# SUPPLIED RECORDS
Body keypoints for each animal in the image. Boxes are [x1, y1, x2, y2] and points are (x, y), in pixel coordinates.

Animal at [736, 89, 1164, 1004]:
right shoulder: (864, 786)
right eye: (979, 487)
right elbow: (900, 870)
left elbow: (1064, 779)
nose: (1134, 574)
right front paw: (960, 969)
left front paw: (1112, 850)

==

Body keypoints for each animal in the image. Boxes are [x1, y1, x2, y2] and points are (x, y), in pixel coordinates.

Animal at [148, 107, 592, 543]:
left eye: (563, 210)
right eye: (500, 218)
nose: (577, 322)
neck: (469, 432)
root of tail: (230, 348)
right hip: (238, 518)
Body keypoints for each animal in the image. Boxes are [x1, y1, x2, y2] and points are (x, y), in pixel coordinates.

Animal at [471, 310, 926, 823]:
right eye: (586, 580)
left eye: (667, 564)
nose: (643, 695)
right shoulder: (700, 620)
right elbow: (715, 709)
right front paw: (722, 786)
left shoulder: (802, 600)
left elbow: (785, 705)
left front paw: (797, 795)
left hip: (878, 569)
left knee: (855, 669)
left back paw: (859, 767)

--

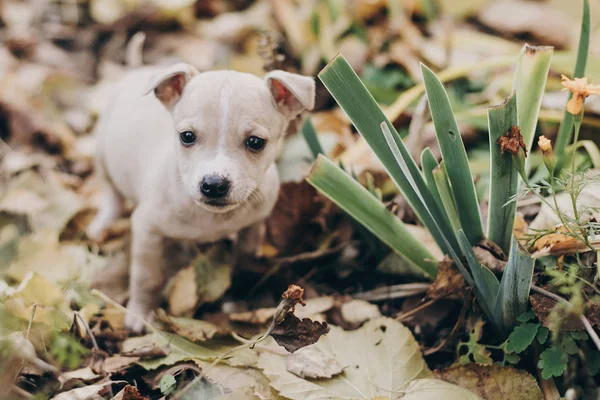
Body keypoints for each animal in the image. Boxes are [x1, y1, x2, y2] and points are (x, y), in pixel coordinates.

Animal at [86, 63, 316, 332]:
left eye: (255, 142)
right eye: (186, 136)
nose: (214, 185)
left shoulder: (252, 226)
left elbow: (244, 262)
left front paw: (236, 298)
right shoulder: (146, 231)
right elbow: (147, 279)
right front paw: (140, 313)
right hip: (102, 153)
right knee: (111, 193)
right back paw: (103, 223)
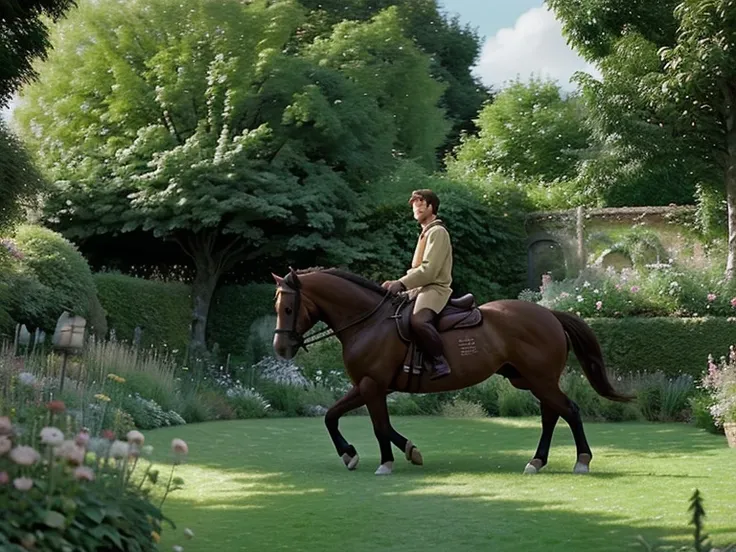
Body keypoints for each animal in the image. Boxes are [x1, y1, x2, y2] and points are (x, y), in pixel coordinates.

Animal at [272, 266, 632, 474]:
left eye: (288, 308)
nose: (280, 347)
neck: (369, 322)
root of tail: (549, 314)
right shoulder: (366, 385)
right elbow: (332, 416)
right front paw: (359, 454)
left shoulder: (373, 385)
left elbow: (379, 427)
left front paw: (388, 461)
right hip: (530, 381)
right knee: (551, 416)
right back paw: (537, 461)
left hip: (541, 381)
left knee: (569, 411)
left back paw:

# TASK BRIEF
Where in the records above does the word "knee" appear? Copy each line that holds it.

# TASK RESPONSE
left knee: (855, 669)
right knee: (111, 193)
right knee: (551, 416)
left knee: (569, 411)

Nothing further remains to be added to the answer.